# WHAT THE EXERCISE ASKS:
Show all lines below holding the string "knee".

(Collected data)
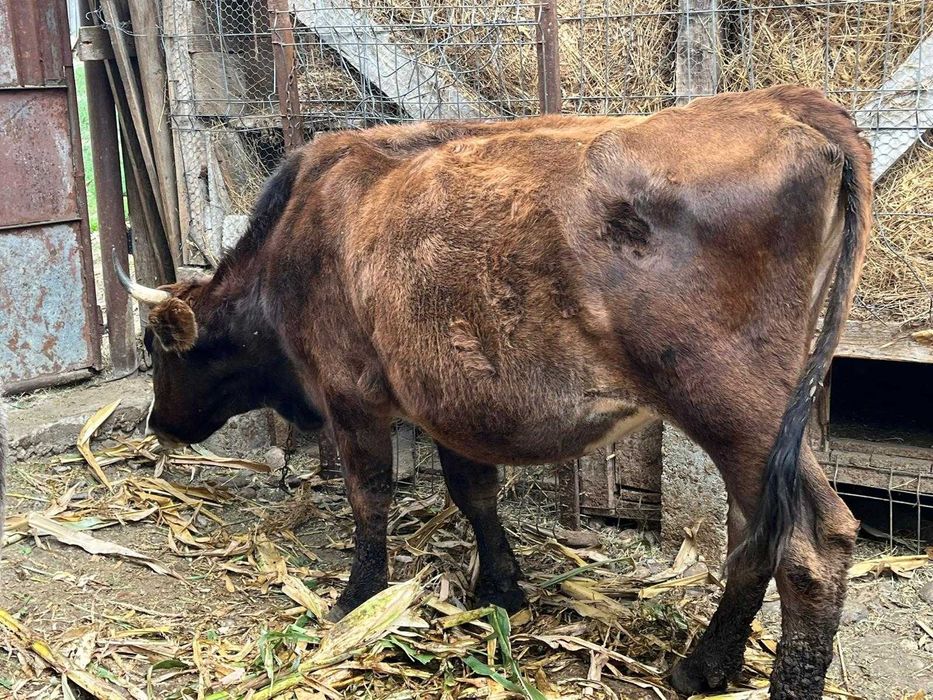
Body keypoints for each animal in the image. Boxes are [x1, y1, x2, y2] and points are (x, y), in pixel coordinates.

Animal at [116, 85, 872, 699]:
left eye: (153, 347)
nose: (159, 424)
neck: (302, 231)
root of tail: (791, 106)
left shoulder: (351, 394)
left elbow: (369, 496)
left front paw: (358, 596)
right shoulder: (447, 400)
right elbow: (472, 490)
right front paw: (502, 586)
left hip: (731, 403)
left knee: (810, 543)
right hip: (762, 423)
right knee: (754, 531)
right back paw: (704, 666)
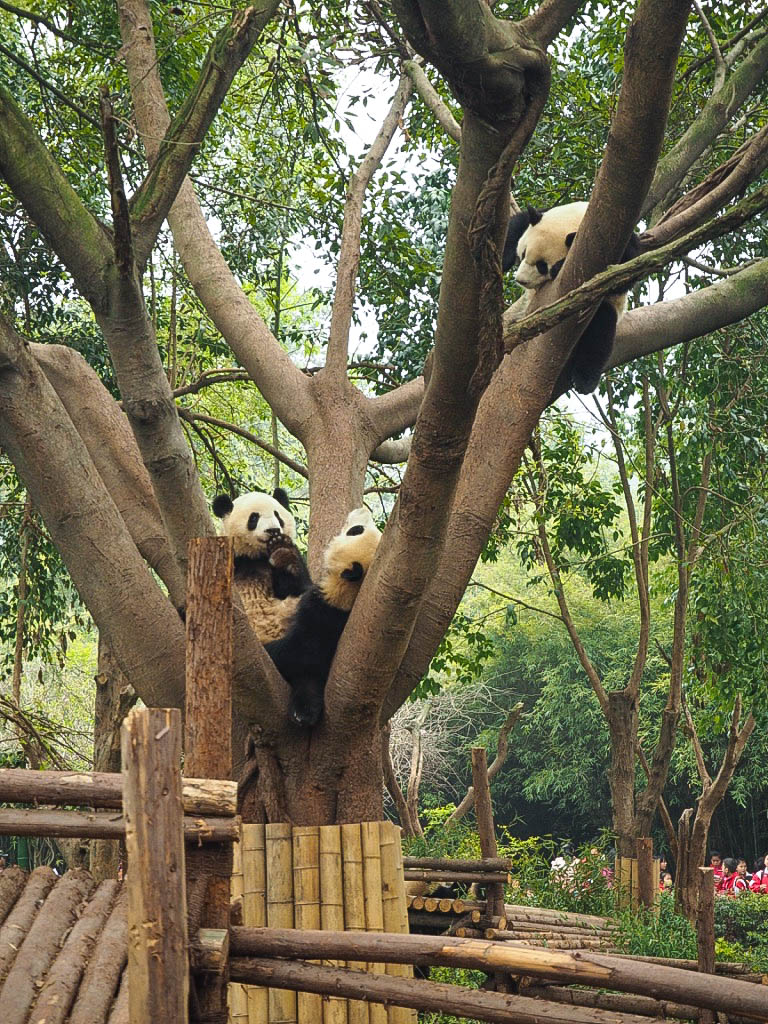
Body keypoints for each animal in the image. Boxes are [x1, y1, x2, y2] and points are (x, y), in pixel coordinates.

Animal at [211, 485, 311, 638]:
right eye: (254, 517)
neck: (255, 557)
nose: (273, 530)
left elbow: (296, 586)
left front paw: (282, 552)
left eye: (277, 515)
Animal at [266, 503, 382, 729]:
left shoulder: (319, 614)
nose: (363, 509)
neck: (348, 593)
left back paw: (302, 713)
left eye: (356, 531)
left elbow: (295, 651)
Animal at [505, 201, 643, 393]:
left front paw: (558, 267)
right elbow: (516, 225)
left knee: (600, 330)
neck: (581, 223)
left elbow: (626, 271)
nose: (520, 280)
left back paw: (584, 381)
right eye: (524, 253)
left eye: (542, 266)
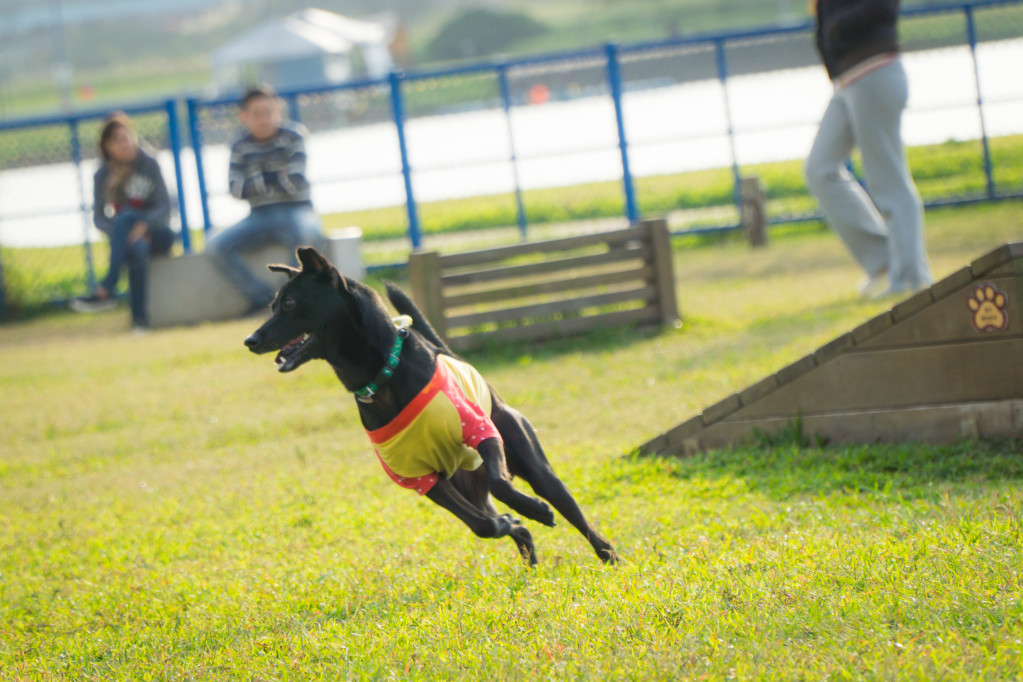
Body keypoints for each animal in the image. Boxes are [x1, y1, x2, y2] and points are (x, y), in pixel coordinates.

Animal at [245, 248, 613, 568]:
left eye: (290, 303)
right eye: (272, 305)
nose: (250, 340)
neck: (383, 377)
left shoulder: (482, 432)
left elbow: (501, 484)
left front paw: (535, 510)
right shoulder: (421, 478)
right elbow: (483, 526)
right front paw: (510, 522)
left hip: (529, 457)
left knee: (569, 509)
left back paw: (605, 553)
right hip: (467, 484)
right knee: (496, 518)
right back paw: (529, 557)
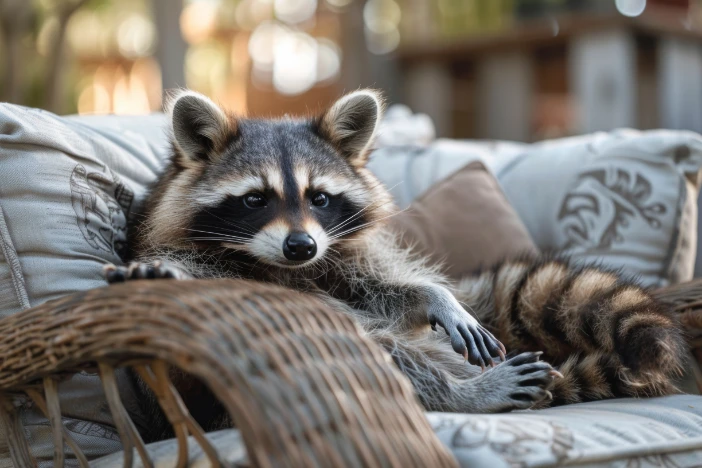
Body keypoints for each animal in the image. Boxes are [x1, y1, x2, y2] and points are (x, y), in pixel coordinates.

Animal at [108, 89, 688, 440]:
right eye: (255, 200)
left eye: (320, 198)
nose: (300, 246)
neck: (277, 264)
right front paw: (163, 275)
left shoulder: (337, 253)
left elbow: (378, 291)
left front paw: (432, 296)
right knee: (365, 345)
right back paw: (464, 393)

==

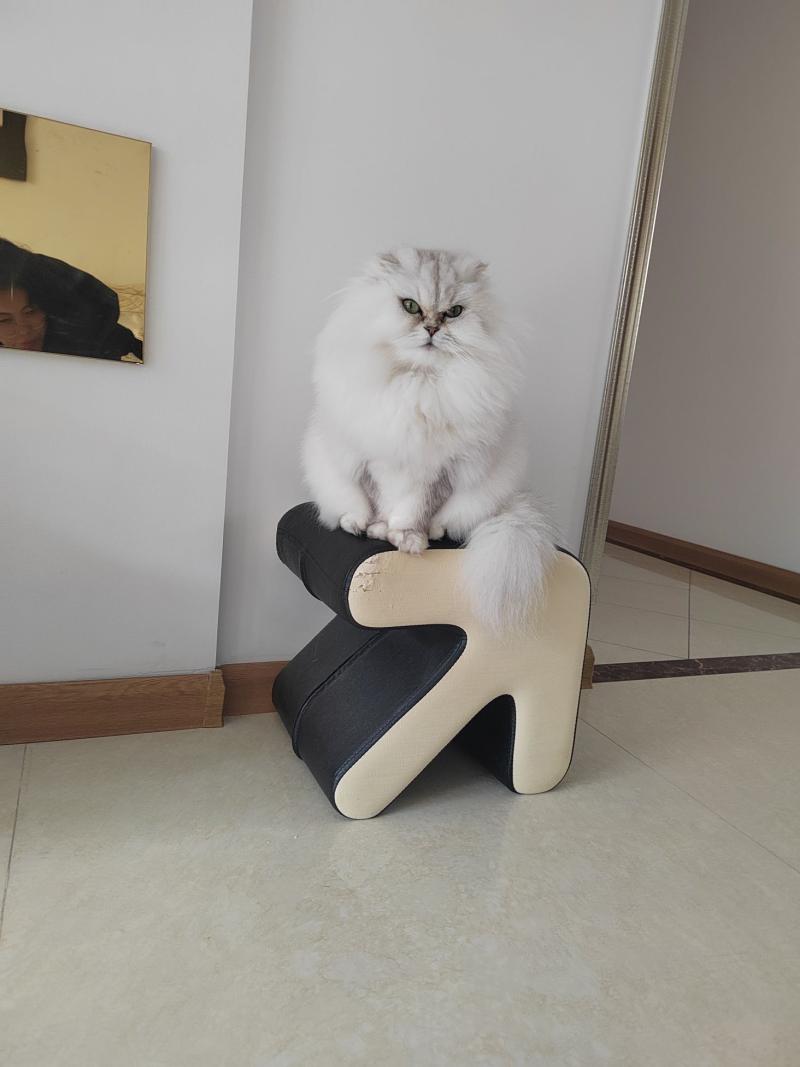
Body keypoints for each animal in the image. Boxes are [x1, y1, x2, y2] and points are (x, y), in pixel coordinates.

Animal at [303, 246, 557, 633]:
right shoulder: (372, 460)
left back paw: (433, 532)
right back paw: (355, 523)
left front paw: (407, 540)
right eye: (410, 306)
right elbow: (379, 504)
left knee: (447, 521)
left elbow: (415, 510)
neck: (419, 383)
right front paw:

# SOLUTION:
left knee: (810, 543)
right knee: (754, 531)
left knee: (600, 330)
left knee: (569, 509)
right knee: (496, 518)
right knee: (365, 345)
left knee: (447, 521)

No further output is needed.